DIY Marinades

Marinades are a great way to add extra flavor to your vegetables, chicken, kebobs, or just about anything on the grill.  Chef Jessica Tijerina shows us how easy it is to make marinades at home.

Mexican Marinade
Yield: Marinade for 1-pound meat, meat substitute or vegetable

1 cup olive oil
2 garlic cloves, peeled and sliced
1 chipotle pepper in adobo sauce (less or more for desired heat, if you want it hotter, dice it up!)
2 teaspoons Mexican oregano
1 bay leaf
*Substitute garlic, chipotle, oregano, and bay leaf for 1 tablespoon Tijerina Carnitas Spice Blend
Zest of ¼ of an orange
Juice of 1 orange
¼ cup white vinegar

  1. Add all ingredients to a *jar with a tightly fitted lid and shake until well combined and oil and acid are emulsified. Oil and acid are not separated, and mixture is cloudy.
  2. Pour over product you want to marinate for a minimum of 2 hours, maximum 24 hours.
  3. Remove from marinade prior to cooking.

*You may pulse ingredients into a food processor or blender if you wish. The above recipe is the quick and simple version. If you process and make into a paste, the final product will be very spicy as you will have chopped up the chipotle pepper, which is spicy!

 

Southeast Asian Marinade
Yield: Marinade for 1-pound meat, meat substitute or vegetable

1 cup oil (canola, peanut, avocado, etc.)
Juice of 2 limes
½-inch ginger, sliced or zested
1 garlic clove, peeled and sliced
1 Thai chile sliced
1/4 teaspoon fish sauce
¼ teaspoon sesame oil
¼ cup soy sauce
½ teaspoon sugar

  1. Add all ingredients to a *jar with a tightly fitted lid and shake until well combined and oil and acid are emulsified. Oil and acid are not separated, and mixture is cloudy.
  2. Pour over product you want to marinate for a minimum of 2 hours, maximum 24 hours.
  3. Remove from marinade prior to cooking.

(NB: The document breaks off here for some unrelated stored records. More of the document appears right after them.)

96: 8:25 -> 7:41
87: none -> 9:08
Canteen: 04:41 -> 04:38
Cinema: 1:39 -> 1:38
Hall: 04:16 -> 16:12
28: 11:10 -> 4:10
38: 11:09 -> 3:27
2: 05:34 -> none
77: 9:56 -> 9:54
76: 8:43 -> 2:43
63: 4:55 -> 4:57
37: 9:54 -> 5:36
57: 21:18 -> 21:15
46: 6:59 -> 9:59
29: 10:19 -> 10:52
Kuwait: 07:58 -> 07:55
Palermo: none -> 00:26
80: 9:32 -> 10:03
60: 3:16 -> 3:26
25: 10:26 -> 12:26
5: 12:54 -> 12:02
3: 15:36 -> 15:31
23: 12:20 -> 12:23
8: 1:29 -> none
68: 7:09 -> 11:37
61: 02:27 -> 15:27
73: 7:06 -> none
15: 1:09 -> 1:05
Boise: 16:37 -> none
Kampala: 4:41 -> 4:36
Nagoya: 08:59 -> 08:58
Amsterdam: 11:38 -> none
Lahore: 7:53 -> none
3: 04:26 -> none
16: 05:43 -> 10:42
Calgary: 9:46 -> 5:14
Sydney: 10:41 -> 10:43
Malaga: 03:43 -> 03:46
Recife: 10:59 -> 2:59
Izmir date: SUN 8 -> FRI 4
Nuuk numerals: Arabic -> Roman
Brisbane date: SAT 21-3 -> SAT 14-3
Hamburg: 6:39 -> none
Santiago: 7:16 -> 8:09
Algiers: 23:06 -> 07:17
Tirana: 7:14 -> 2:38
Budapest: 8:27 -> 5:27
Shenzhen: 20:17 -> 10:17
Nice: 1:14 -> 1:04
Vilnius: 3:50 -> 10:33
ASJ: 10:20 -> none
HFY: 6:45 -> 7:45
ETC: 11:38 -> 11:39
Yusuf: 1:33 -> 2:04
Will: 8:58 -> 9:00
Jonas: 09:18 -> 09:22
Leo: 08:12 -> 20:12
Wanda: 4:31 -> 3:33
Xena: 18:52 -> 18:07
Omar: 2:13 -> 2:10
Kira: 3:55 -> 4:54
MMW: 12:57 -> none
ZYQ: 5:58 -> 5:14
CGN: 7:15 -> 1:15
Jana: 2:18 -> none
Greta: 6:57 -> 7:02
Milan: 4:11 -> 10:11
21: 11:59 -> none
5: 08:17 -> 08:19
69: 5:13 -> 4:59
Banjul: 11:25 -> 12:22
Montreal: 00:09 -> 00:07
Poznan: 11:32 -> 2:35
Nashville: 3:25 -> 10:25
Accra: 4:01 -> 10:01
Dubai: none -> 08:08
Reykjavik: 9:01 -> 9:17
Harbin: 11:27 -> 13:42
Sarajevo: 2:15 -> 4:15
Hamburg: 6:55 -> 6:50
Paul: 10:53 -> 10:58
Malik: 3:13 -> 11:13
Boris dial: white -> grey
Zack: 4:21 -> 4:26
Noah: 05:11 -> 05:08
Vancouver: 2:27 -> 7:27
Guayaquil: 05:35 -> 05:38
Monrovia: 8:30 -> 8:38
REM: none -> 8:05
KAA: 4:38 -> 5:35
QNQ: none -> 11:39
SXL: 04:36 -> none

*You may pulse ingredients into a food processor or blender if you wish. The above recipe is the quick and simple version. If you process and make into a sauce, the final product will be very spicy as you will have minced and infused the chiles. Very spicy!

Southeast Asian Inspired Bowl
Yield: 4 bowls

5 cups cooked rice, divided into 4 bowls
1 tablespoon oil
1 lb Southeast Asian marinated chicken
1 medium carrot, julienned or shredded
4 green onion, sliced
½ cup cilantro, de-stemmed, rough chopped
4 radishes, sliced
1 Lime, cut into wedges
*Optional:  Pork floss, scrambled egg

  1. In a medium pan over medium high heat add oil and sauté the marinated chicken until fully cooked or internal temperature reaches 167 degrees.
  2. Remove from heat and thinly slice or chop. Divide into 4 bowls.
  3. Garnish bowls with remaining ingredients: carrot, onion, cilantro, and radish.
  4. Squeeze a bit of lime over the top.